◆ Task item
Lay out the records below as a two-column CSV with the columns "instruction" and "output", one row per record: the record's text and its answer, each in a single quoted field with line breaks replaced by spaces. Leave the pictures out of your answer.

Lens distortion parameter data

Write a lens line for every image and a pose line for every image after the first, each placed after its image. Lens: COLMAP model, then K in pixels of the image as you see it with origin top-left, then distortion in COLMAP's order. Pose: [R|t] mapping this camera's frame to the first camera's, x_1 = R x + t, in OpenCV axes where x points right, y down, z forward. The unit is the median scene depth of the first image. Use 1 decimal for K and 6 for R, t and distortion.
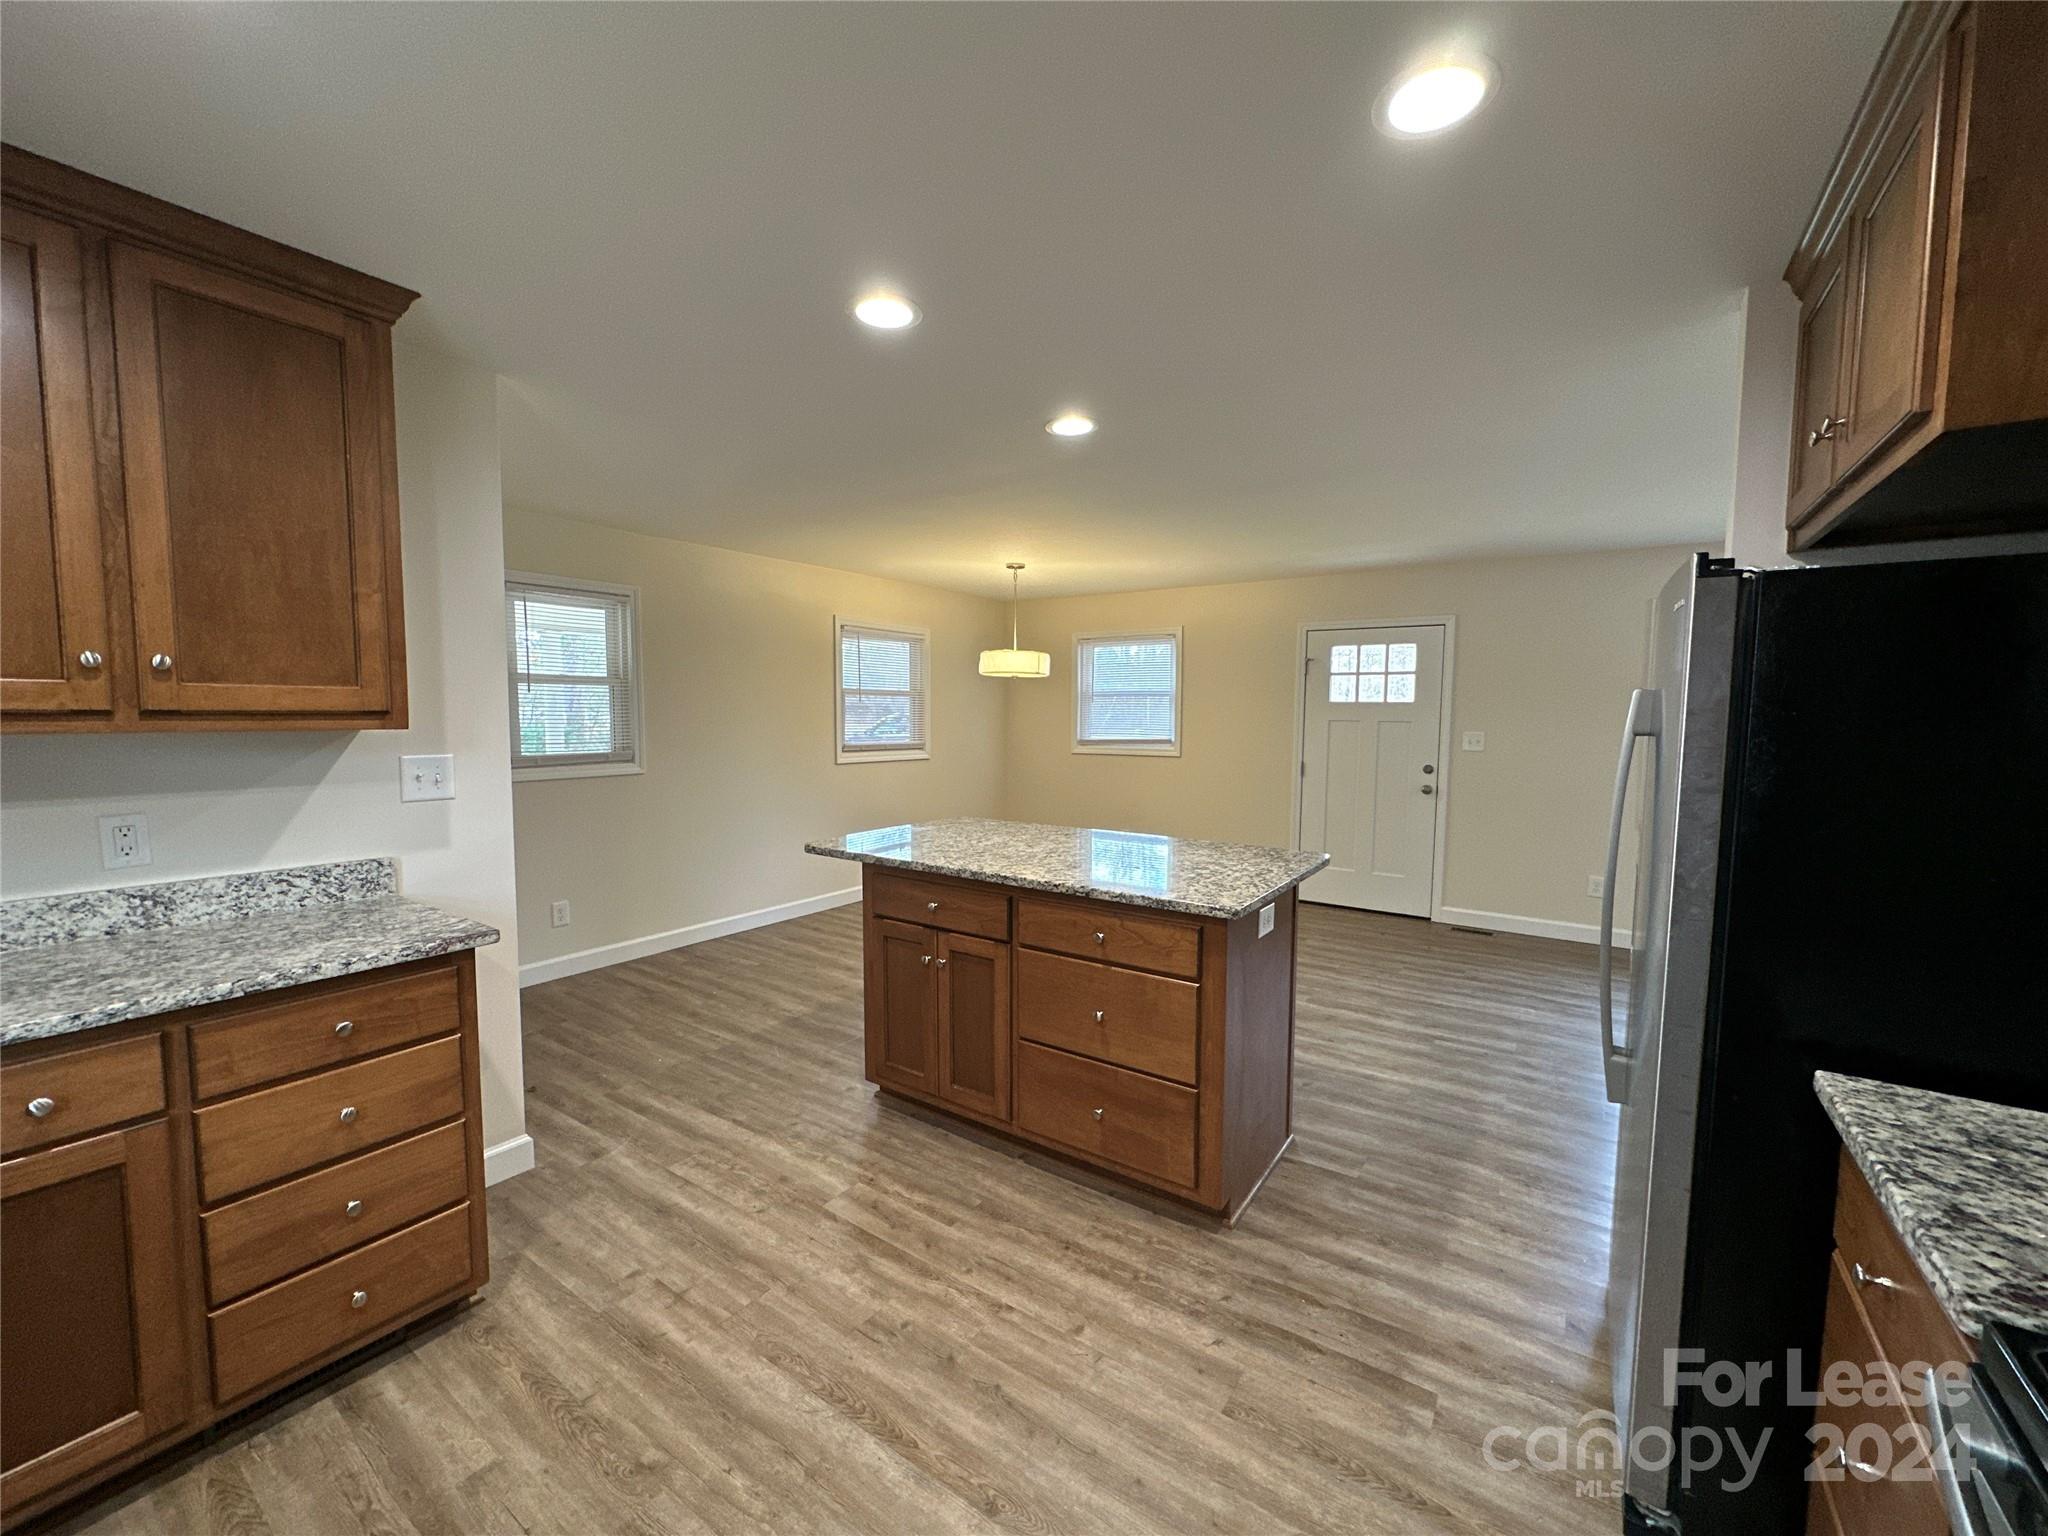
lens RADIAL K [[815.4, 0, 1022.5], [0, 815.4, 771.3], [0, 0, 1]] dist [-0.002894, 0.000532]
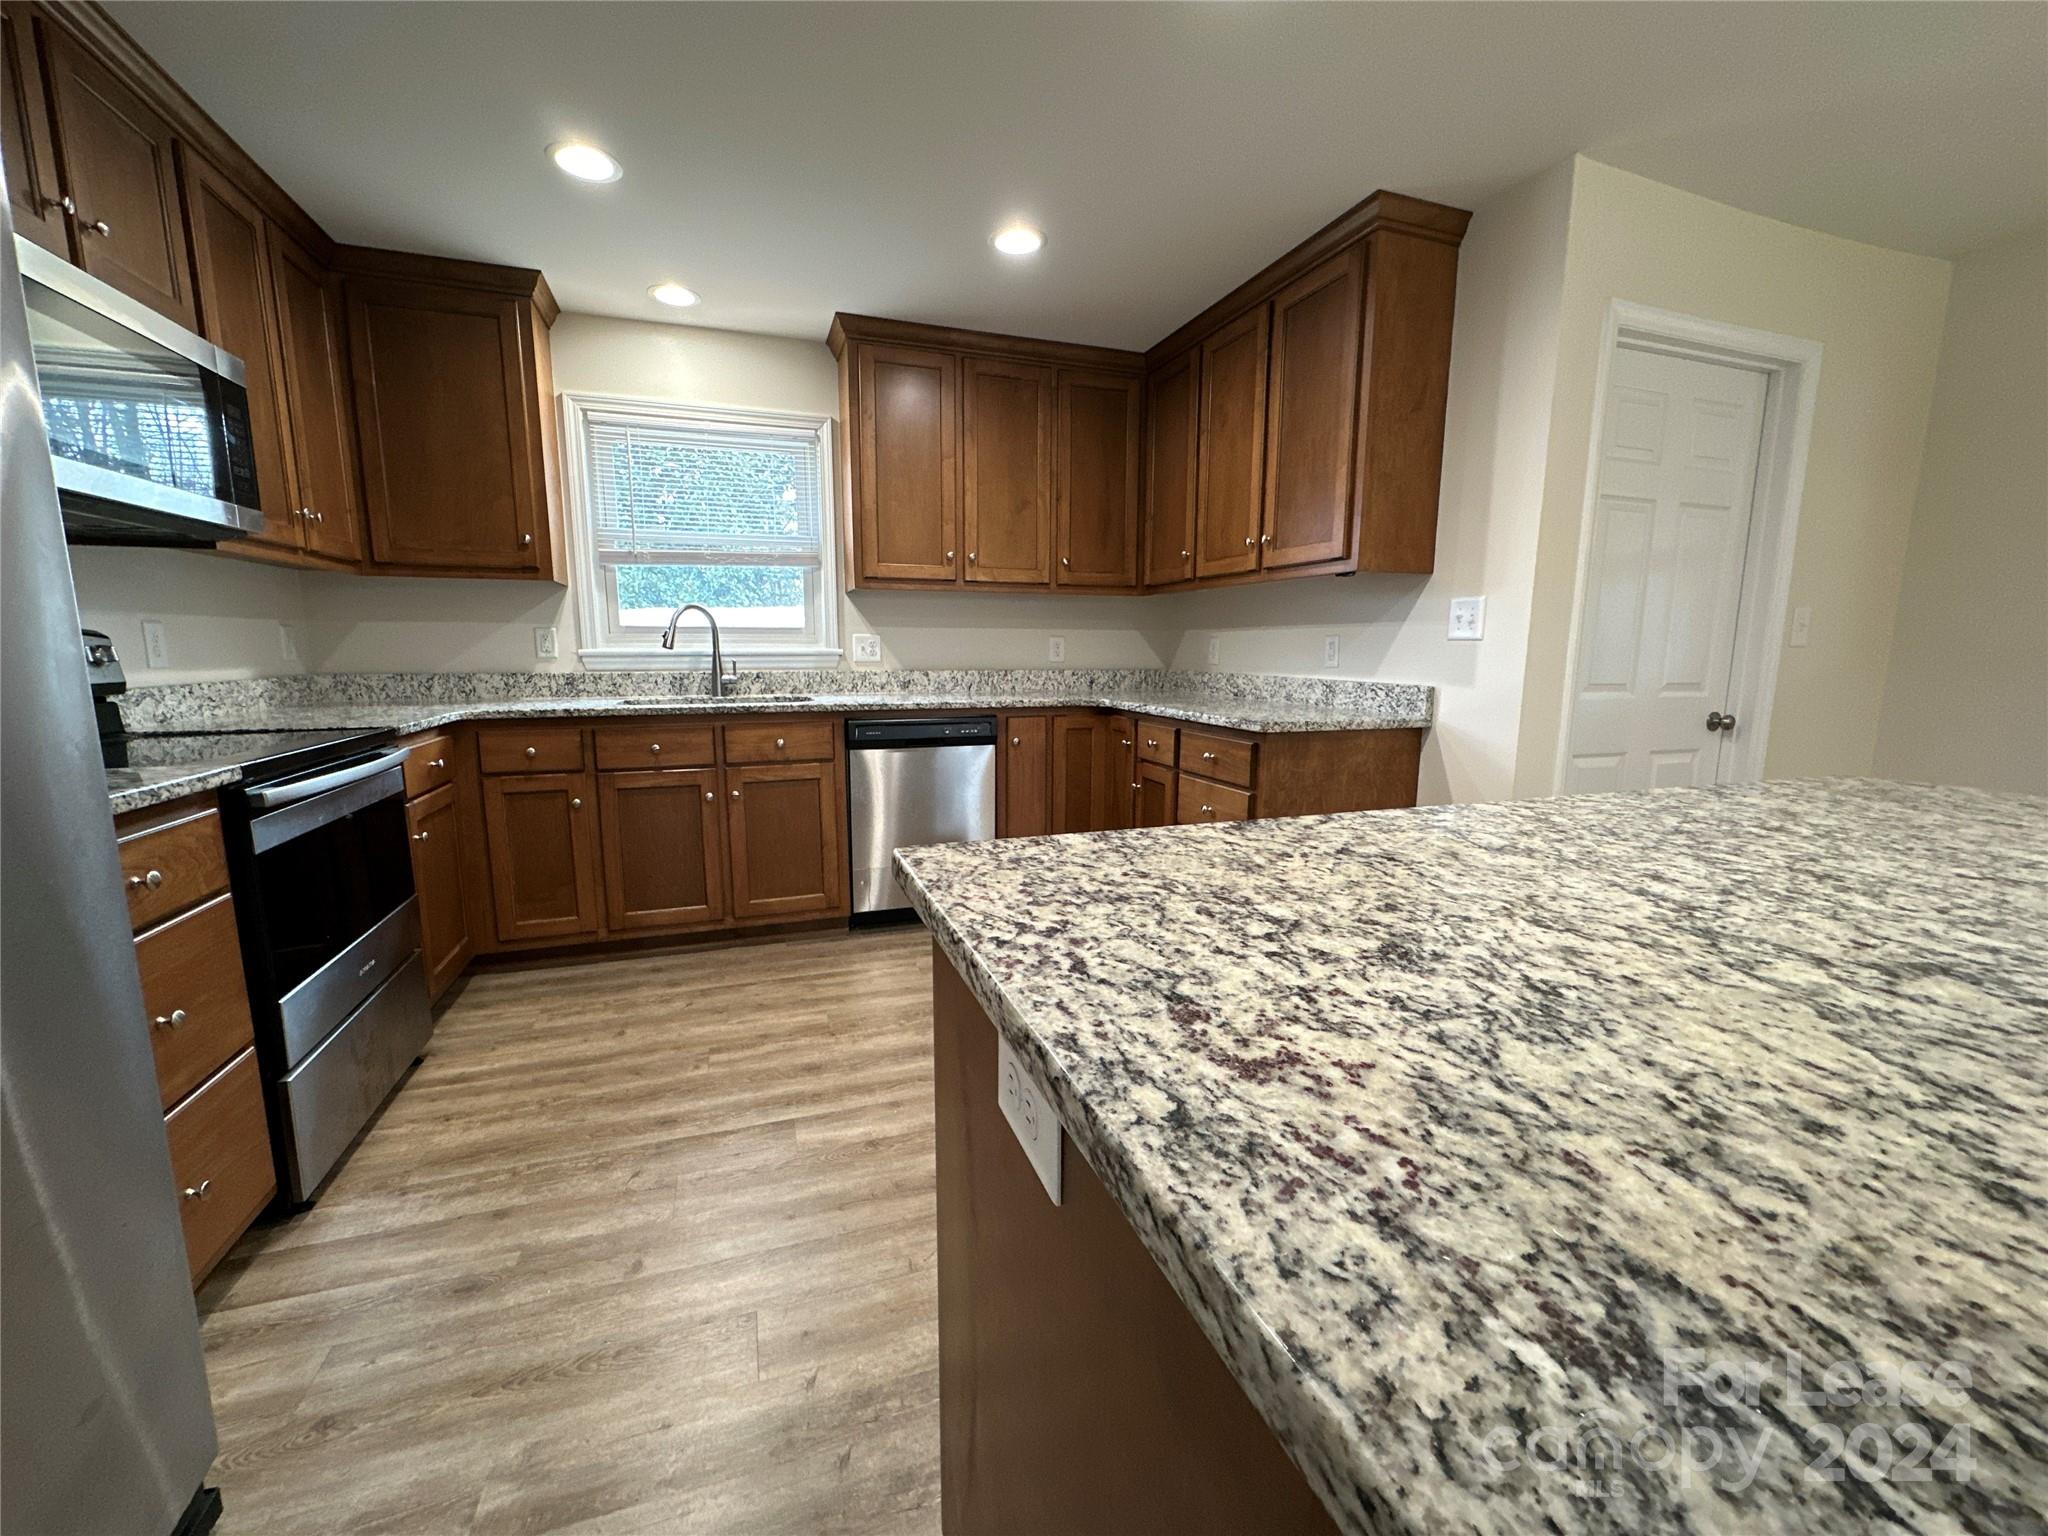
lens RADIAL K [[818.1, 0, 1022.7], [0, 818.1, 771.3], [0, 0, 1]] dist [-0.004337, 0.001128]
pose [[-0.588601, 0.113863, -0.800365, 0.553204], [-0.068078, 0.979534, 0.189418, 0.044732], [0.805552, 0.165979, -0.568802, 1.278020]]
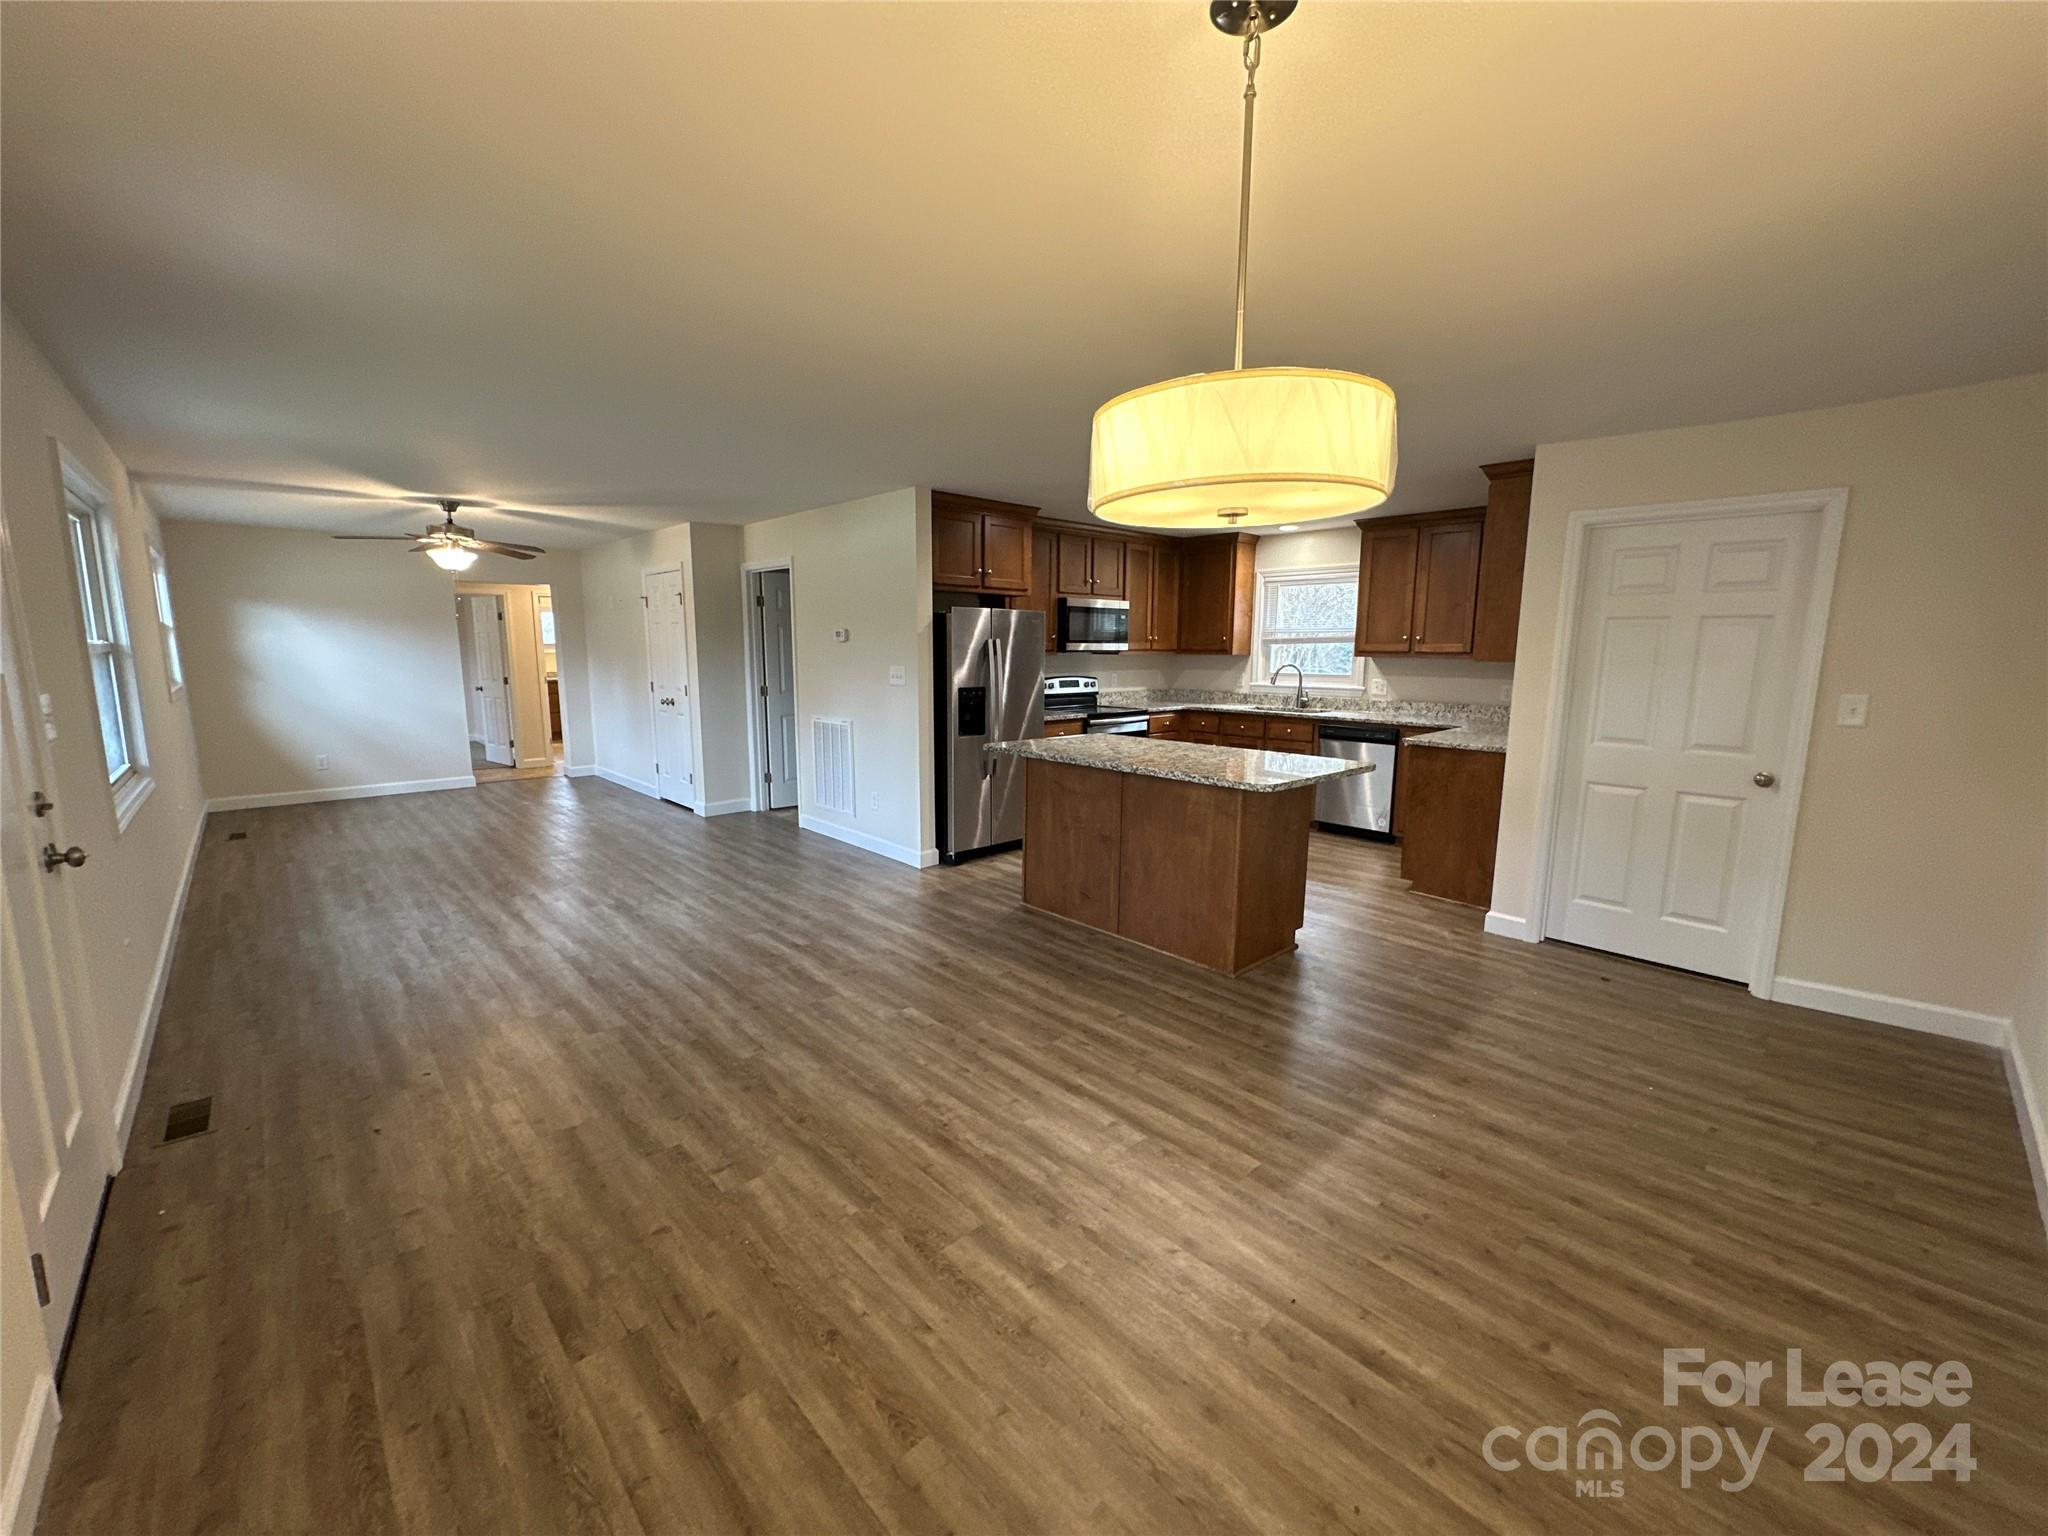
lens RADIAL K [[815.4, 0, 1022.5], [0, 815.4, 771.3], [0, 0, 1]] dist [-0.002894, 0.000532]
pose [[-0.977701, -0.044236, 0.205292, -0.006059], [0.003420, 0.974080, 0.226178, -0.254813], [-0.209976, 0.221837, -0.952207, 3.285955]]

◆ Solution to the exercise
instruction,output
"Write a lens line for every image and a pose line for every image after the first, each placed after its image. Lens: COLMAP model, then K in pixels of the image as you see it with origin top-left, then distortion in COLMAP's order. Pose: [R|t] mapping this camera's frame to the first camera's, x_1 = R x + t, in OpenCV axes where x points right, y down, z forward. The unit is the median scene depth of the first image. Use 1 decimal for K and 6 for R, t and distortion.","lens RADIAL K [[815.4, 0, 1022.5], [0, 815.4, 771.3], [0, 0, 1]] dist [-0.002894, 0.000532] lens RADIAL K [[818.1, 0, 1022.7], [0, 818.1, 771.3], [0, 0, 1]] dist [-0.004337, 0.001128] pose [[-0.588601, 0.113863, -0.800365, 0.553204], [-0.068078, 0.979534, 0.189418, 0.044732], [0.805552, 0.165979, -0.568802, 1.278020]] lens RADIAL K [[815.4, 0, 1022.5], [0, 815.4, 771.3], [0, 0, 1]] dist [-0.002894, 0.000532] pose [[-0.977701, -0.044236, 0.205292, -0.006059], [0.003420, 0.974080, 0.226178, -0.254813], [-0.209976, 0.221837, -0.952207, 3.285955]]"